• What is expected: Print all of the data exactly as written.

• Dataset entries:
_ _ _ _

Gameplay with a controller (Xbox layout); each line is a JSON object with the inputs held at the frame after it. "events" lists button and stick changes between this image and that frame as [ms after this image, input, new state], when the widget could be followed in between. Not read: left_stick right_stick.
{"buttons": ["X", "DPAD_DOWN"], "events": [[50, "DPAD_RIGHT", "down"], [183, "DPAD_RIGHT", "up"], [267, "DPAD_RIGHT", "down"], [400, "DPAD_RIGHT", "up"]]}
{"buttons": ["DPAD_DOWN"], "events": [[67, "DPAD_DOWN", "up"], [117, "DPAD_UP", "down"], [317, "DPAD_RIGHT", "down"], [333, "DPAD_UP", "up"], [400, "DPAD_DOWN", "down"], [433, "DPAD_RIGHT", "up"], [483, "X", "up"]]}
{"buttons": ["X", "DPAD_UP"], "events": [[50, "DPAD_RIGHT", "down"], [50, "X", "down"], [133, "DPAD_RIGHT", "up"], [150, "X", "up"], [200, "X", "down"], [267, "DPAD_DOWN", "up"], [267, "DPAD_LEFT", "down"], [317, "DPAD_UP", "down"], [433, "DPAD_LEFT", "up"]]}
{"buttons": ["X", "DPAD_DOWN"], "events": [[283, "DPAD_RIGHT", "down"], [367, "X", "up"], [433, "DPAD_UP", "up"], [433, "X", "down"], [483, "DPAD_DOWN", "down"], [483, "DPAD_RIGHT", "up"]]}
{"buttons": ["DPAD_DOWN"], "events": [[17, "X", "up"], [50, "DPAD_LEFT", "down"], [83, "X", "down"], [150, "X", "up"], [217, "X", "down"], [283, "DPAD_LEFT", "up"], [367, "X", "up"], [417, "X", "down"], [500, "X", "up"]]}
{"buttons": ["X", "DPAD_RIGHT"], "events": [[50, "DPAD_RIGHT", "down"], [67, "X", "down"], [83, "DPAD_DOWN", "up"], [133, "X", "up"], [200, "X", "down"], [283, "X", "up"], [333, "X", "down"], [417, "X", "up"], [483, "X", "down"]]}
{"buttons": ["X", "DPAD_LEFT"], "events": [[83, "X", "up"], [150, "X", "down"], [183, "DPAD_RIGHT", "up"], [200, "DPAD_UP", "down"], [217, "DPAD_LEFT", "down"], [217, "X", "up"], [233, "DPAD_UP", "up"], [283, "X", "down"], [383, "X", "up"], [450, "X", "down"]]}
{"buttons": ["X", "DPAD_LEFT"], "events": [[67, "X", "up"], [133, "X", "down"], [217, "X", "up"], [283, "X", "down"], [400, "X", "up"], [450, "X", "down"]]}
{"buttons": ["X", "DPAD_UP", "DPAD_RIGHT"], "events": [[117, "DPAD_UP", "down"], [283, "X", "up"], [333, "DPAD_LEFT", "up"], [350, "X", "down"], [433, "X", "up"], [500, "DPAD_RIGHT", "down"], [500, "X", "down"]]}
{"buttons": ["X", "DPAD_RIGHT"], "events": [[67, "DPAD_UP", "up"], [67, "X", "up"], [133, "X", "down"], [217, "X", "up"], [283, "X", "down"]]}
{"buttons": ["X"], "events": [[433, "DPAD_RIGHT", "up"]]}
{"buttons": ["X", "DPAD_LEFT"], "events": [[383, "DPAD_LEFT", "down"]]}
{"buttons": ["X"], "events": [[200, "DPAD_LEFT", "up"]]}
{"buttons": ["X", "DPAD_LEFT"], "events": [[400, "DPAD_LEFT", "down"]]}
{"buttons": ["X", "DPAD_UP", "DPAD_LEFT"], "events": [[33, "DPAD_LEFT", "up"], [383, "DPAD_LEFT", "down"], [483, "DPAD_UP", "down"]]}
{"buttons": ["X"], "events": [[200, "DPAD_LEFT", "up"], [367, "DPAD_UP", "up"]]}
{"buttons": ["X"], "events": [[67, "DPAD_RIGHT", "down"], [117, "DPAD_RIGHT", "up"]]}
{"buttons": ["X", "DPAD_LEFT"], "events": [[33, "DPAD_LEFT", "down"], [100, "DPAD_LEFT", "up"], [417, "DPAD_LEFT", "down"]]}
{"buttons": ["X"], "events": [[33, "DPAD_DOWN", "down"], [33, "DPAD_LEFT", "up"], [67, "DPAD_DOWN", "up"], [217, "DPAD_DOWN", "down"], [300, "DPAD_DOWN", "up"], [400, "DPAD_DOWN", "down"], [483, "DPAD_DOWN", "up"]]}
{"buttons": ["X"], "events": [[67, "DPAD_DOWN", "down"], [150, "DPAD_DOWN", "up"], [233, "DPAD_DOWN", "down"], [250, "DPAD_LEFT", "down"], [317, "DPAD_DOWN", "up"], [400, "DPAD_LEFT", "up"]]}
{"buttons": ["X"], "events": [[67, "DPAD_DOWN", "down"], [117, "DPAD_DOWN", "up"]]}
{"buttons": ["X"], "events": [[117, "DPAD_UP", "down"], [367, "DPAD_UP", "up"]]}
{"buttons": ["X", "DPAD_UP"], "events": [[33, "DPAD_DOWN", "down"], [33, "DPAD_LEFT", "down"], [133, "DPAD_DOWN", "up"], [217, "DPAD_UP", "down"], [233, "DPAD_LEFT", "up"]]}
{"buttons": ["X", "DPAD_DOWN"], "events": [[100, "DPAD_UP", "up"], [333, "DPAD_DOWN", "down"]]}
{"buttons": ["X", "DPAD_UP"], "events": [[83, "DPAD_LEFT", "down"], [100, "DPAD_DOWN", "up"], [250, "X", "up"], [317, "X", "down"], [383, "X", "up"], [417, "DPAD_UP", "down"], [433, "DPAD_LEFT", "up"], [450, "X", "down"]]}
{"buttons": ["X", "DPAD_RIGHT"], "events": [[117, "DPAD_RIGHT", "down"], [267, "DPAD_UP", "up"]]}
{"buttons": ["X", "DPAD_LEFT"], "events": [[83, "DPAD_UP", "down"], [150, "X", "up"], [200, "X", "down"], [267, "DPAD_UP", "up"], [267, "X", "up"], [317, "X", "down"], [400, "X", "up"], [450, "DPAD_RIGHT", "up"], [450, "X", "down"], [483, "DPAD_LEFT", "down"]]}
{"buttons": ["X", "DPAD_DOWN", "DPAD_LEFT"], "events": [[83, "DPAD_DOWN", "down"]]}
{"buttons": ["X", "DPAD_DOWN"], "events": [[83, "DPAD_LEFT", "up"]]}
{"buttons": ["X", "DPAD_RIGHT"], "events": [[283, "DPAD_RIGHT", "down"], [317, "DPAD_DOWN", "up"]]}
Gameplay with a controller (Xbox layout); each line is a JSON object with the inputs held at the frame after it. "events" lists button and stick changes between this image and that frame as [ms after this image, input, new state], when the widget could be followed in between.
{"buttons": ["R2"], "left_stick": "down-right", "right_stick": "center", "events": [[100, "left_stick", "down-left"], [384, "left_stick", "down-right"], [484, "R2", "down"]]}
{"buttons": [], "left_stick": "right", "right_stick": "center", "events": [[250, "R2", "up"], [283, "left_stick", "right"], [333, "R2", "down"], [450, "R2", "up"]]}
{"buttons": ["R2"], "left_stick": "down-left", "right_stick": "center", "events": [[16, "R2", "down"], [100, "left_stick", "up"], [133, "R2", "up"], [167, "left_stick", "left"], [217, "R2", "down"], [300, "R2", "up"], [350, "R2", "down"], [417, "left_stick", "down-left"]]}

_ _ _ _

• Written response:
Gameplay with a controller (Xbox layout); each line is a JSON object with the inputs held at the frame after it. "events" lists button and stick changes between this image and that frame as [ms after this image, input, new state], when the widget could be followed in between. Not read: left_stick right_stick.
{"buttons": ["X", "DPAD_DOWN"], "events": [[50, "DPAD_RIGHT", "down"], [183, "DPAD_RIGHT", "up"], [267, "DPAD_RIGHT", "down"], [400, "DPAD_RIGHT", "up"]]}
{"buttons": ["DPAD_DOWN"], "events": [[67, "DPAD_DOWN", "up"], [117, "DPAD_UP", "down"], [317, "DPAD_RIGHT", "down"], [333, "DPAD_UP", "up"], [400, "DPAD_DOWN", "down"], [433, "DPAD_RIGHT", "up"], [483, "X", "up"]]}
{"buttons": ["X", "DPAD_UP"], "events": [[50, "DPAD_RIGHT", "down"], [50, "X", "down"], [133, "DPAD_RIGHT", "up"], [150, "X", "up"], [200, "X", "down"], [267, "DPAD_DOWN", "up"], [267, "DPAD_LEFT", "down"], [317, "DPAD_UP", "down"], [433, "DPAD_LEFT", "up"]]}
{"buttons": ["X", "DPAD_DOWN"], "events": [[283, "DPAD_RIGHT", "down"], [367, "X", "up"], [433, "DPAD_UP", "up"], [433, "X", "down"], [483, "DPAD_DOWN", "down"], [483, "DPAD_RIGHT", "up"]]}
{"buttons": ["DPAD_DOWN"], "events": [[17, "X", "up"], [50, "DPAD_LEFT", "down"], [83, "X", "down"], [150, "X", "up"], [217, "X", "down"], [283, "DPAD_LEFT", "up"], [367, "X", "up"], [417, "X", "down"], [500, "X", "up"]]}
{"buttons": ["X", "DPAD_RIGHT"], "events": [[50, "DPAD_RIGHT", "down"], [67, "X", "down"], [83, "DPAD_DOWN", "up"], [133, "X", "up"], [200, "X", "down"], [283, "X", "up"], [333, "X", "down"], [417, "X", "up"], [483, "X", "down"]]}
{"buttons": ["X", "DPAD_LEFT"], "events": [[83, "X", "up"], [150, "X", "down"], [183, "DPAD_RIGHT", "up"], [200, "DPAD_UP", "down"], [217, "DPAD_LEFT", "down"], [217, "X", "up"], [233, "DPAD_UP", "up"], [283, "X", "down"], [383, "X", "up"], [450, "X", "down"]]}
{"buttons": ["X", "DPAD_LEFT"], "events": [[67, "X", "up"], [133, "X", "down"], [217, "X", "up"], [283, "X", "down"], [400, "X", "up"], [450, "X", "down"]]}
{"buttons": ["X", "DPAD_UP", "DPAD_RIGHT"], "events": [[117, "DPAD_UP", "down"], [283, "X", "up"], [333, "DPAD_LEFT", "up"], [350, "X", "down"], [433, "X", "up"], [500, "DPAD_RIGHT", "down"], [500, "X", "down"]]}
{"buttons": ["X", "DPAD_RIGHT"], "events": [[67, "DPAD_UP", "up"], [67, "X", "up"], [133, "X", "down"], [217, "X", "up"], [283, "X", "down"]]}
{"buttons": ["X"], "events": [[433, "DPAD_RIGHT", "up"]]}
{"buttons": ["X", "DPAD_LEFT"], "events": [[383, "DPAD_LEFT", "down"]]}
{"buttons": ["X"], "events": [[200, "DPAD_LEFT", "up"]]}
{"buttons": ["X", "DPAD_LEFT"], "events": [[400, "DPAD_LEFT", "down"]]}
{"buttons": ["X", "DPAD_UP", "DPAD_LEFT"], "events": [[33, "DPAD_LEFT", "up"], [383, "DPAD_LEFT", "down"], [483, "DPAD_UP", "down"]]}
{"buttons": ["X"], "events": [[200, "DPAD_LEFT", "up"], [367, "DPAD_UP", "up"]]}
{"buttons": ["X"], "events": [[67, "DPAD_RIGHT", "down"], [117, "DPAD_RIGHT", "up"]]}
{"buttons": ["X", "DPAD_LEFT"], "events": [[33, "DPAD_LEFT", "down"], [100, "DPAD_LEFT", "up"], [417, "DPAD_LEFT", "down"]]}
{"buttons": ["X"], "events": [[33, "DPAD_DOWN", "down"], [33, "DPAD_LEFT", "up"], [67, "DPAD_DOWN", "up"], [217, "DPAD_DOWN", "down"], [300, "DPAD_DOWN", "up"], [400, "DPAD_DOWN", "down"], [483, "DPAD_DOWN", "up"]]}
{"buttons": ["X"], "events": [[67, "DPAD_DOWN", "down"], [150, "DPAD_DOWN", "up"], [233, "DPAD_DOWN", "down"], [250, "DPAD_LEFT", "down"], [317, "DPAD_DOWN", "up"], [400, "DPAD_LEFT", "up"]]}
{"buttons": ["X"], "events": [[67, "DPAD_DOWN", "down"], [117, "DPAD_DOWN", "up"]]}
{"buttons": ["X"], "events": [[117, "DPAD_UP", "down"], [367, "DPAD_UP", "up"]]}
{"buttons": ["X", "DPAD_UP"], "events": [[33, "DPAD_DOWN", "down"], [33, "DPAD_LEFT", "down"], [133, "DPAD_DOWN", "up"], [217, "DPAD_UP", "down"], [233, "DPAD_LEFT", "up"]]}
{"buttons": ["X", "DPAD_DOWN"], "events": [[100, "DPAD_UP", "up"], [333, "DPAD_DOWN", "down"]]}
{"buttons": ["X", "DPAD_UP"], "events": [[83, "DPAD_LEFT", "down"], [100, "DPAD_DOWN", "up"], [250, "X", "up"], [317, "X", "down"], [383, "X", "up"], [417, "DPAD_UP", "down"], [433, "DPAD_LEFT", "up"], [450, "X", "down"]]}
{"buttons": ["X", "DPAD_RIGHT"], "events": [[117, "DPAD_RIGHT", "down"], [267, "DPAD_UP", "up"]]}
{"buttons": ["X", "DPAD_LEFT"], "events": [[83, "DPAD_UP", "down"], [150, "X", "up"], [200, "X", "down"], [267, "DPAD_UP", "up"], [267, "X", "up"], [317, "X", "down"], [400, "X", "up"], [450, "DPAD_RIGHT", "up"], [450, "X", "down"], [483, "DPAD_LEFT", "down"]]}
{"buttons": ["X", "DPAD_DOWN", "DPAD_LEFT"], "events": [[83, "DPAD_DOWN", "down"]]}
{"buttons": ["X", "DPAD_DOWN"], "events": [[83, "DPAD_LEFT", "up"]]}
{"buttons": ["X", "DPAD_RIGHT"], "events": [[283, "DPAD_RIGHT", "down"], [317, "DPAD_DOWN", "up"]]}
Gameplay with a controller (Xbox layout); each line is a JSON object with the inputs held at the frame after it. "events" lists button and stick changes between this image and that frame as [ms after this image, input, new state], when the widget could be followed in between.
{"buttons": ["R2"], "left_stick": "down-right", "right_stick": "center", "events": [[100, "left_stick", "down-left"], [384, "left_stick", "down-right"], [484, "R2", "down"]]}
{"buttons": [], "left_stick": "right", "right_stick": "center", "events": [[250, "R2", "up"], [283, "left_stick", "right"], [333, "R2", "down"], [450, "R2", "up"]]}
{"buttons": ["R2"], "left_stick": "down-left", "right_stick": "center", "events": [[16, "R2", "down"], [100, "left_stick", "up"], [133, "R2", "up"], [167, "left_stick", "left"], [217, "R2", "down"], [300, "R2", "up"], [350, "R2", "down"], [417, "left_stick", "down-left"]]}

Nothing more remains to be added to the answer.